I went and tried to find out what the true cost of gasoline was including these externalities. One article I read suggested it would more or less double the cost/gallon. Another article suggested closer to three times. Personally, I think these are underestimates.
Regardless, these indicate that the actual cost of gasoline—incorporating environmental and health costs—would be much, much higher than we’re experiencing. Forget the direct subsidies to the fossil fuel industry, they also get a subsidy in the form of these external costs. I bet if the construction industry had to choose between a somewhat more expensive electric bulldozer and a cheaper one that costs twice as much to operate, that calculus might be interesting.
A similar sort of economic approach to the Tesla semi-truck was analyzed here, indicating the economics of repair along with cheaper electricity could make the Tesla superior to traditional diesel trucks, provided the supporting infrastructure was done correctly.
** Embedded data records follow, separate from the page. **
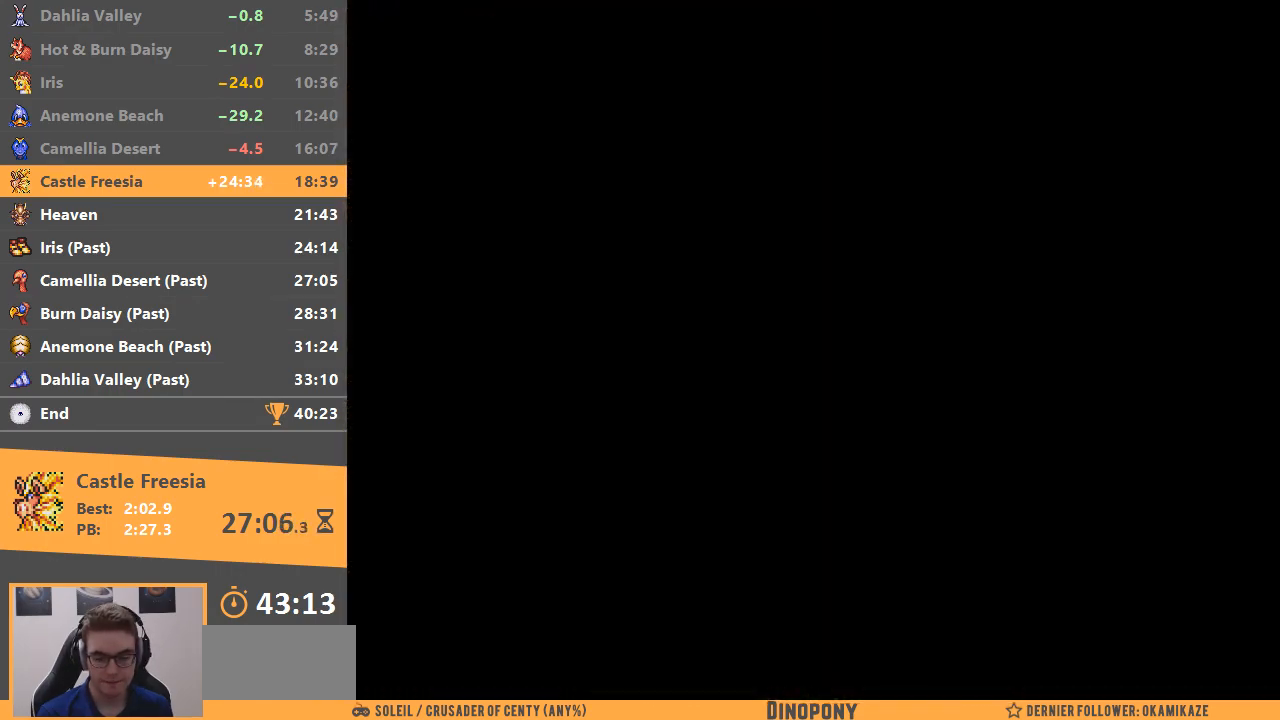
{"buttons": [], "events": []}
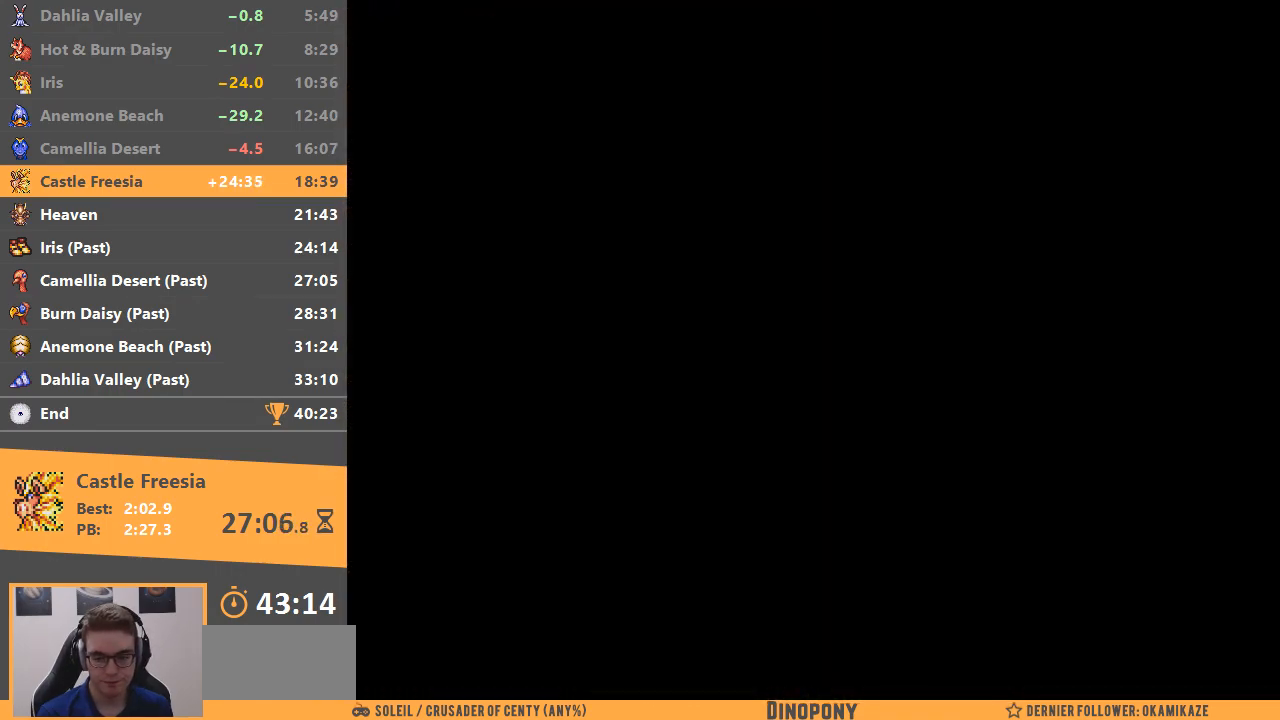
{"buttons": [], "events": []}
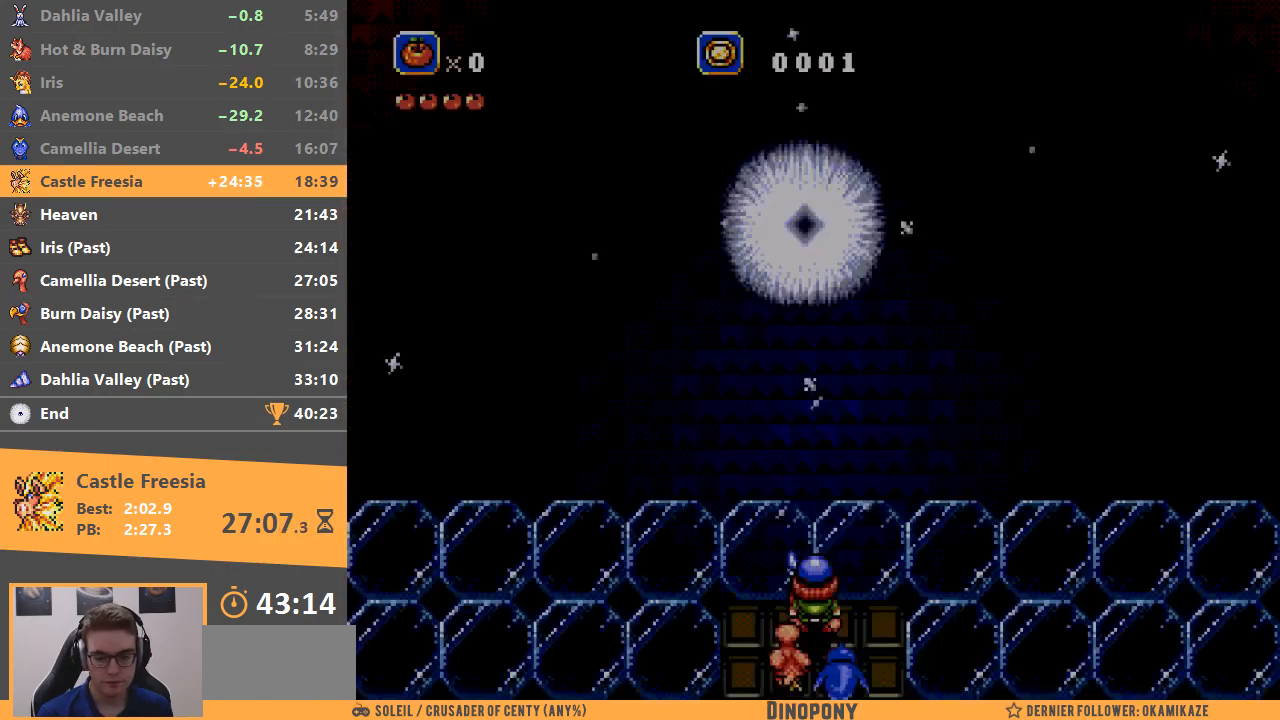
{"buttons": [], "events": [[134, "START", "down"], [234, "START", "up"], [284, "START", "down"], [351, "START", "up"], [401, "START", "down"], [484, "START", "up"]]}
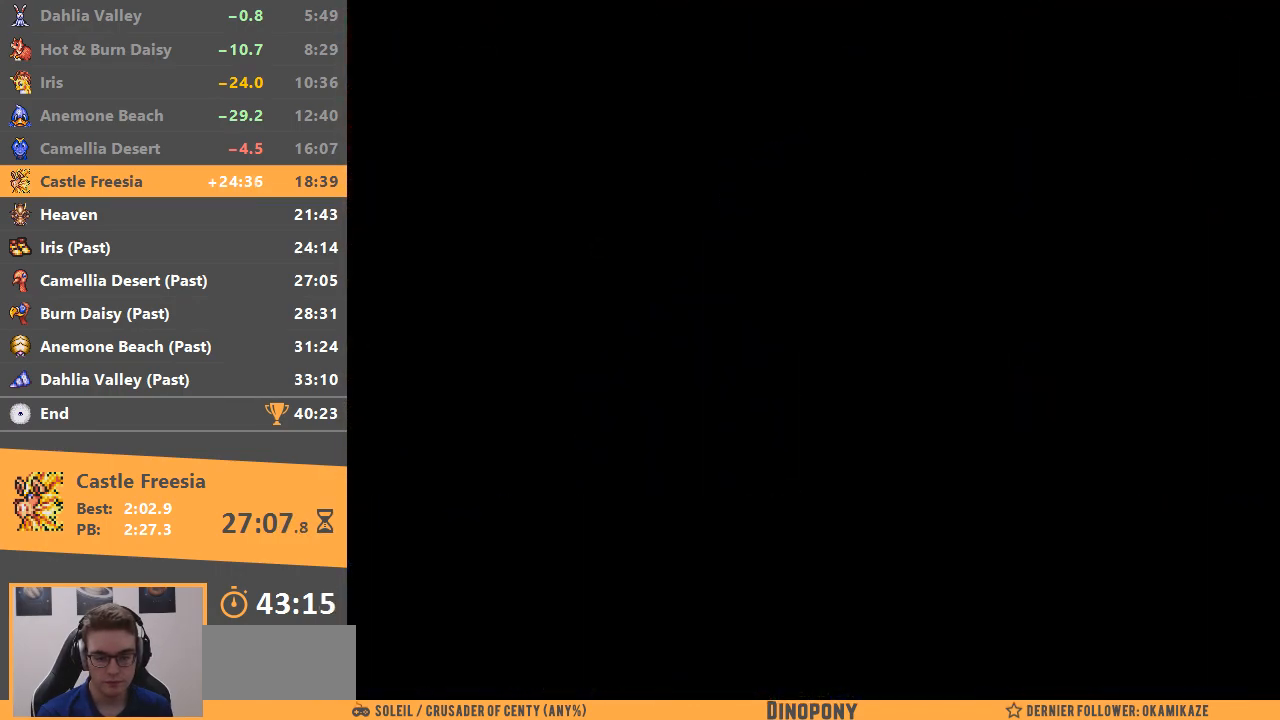
{"buttons": [], "events": [[50, "START", "down"], [133, "START", "up"]]}
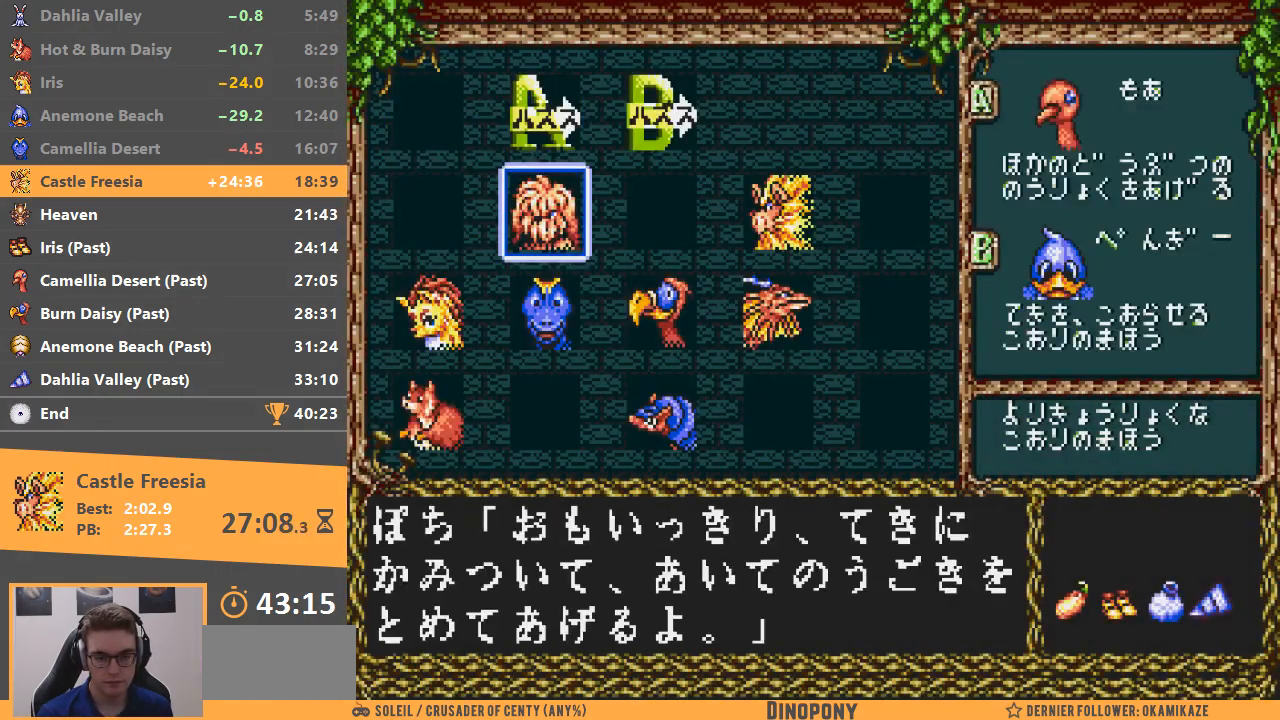
{"buttons": ["A"], "events": [[317, "A", "down"], [417, "A", "up"], [484, "A", "down"]]}
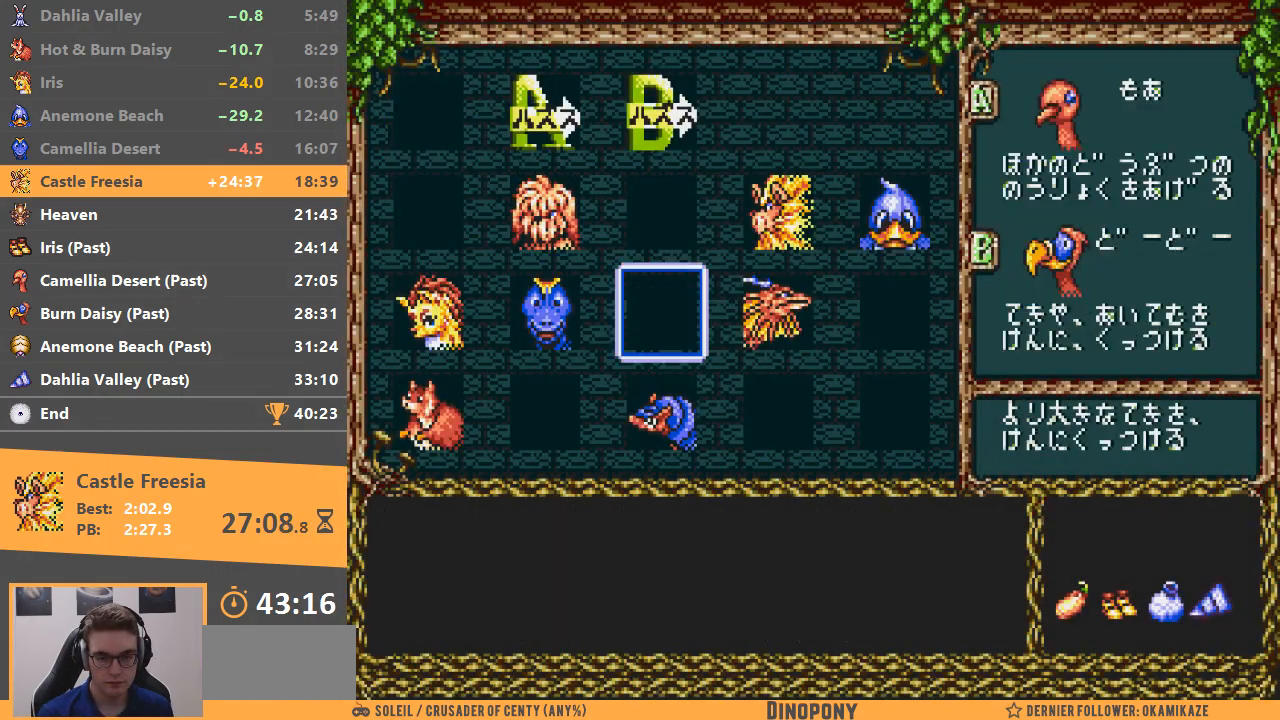
{"buttons": ["A"], "events": [[83, "A", "up"], [167, "START", "down"], [250, "START", "up"], [367, "A", "down"]]}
This would be an even better outcome if the actual cost of diesel was included in the calculations.
A significant part of the problem, then, is these hidden, external costs. We think we’re paying the right price for gasoline but we are, in fact, subsidizing the health and environmental costs of that gasoline. We are either ignoring the cost, hoping it will go away, or pushing the cost onto a societal mechanism like government or the courts—not the most efficient mechanism.
We could incorporate those costs into the price of the product. Given that we’ve ignored this issue for over a century, it would be painful to just do it now. But I think there’s an interesting side effect. Let’s say that we phase in these costs over a long period in the form of fuel taxes. That tax can be used to subsidize the cost of EV purchase. In addition, the EV (or electric construction equipment) owner will never have to pay the tax. We could even have intelligent pricing at the pump by gas mileage, where the vehicle class drives the amount of tax paid for by the owner.
This would push the cost of the product back on both the producer and consumer of the product. This is not at all unheard of. Recognizing an external cost as the price of doing business is something that happens all the time. It’s called regulation.
That tax revenue doesn’t have to be spent by the government directly. Governments rarely do anything themselves. Instead, they sub-contract out. There’s no reason the fossil fuel corporations couldn’t bid for a remediation contract like anyone else.
I just had this lovely vision of Exxon and BP bidding for a contract to reforest the fracking fields of Pennsylvania.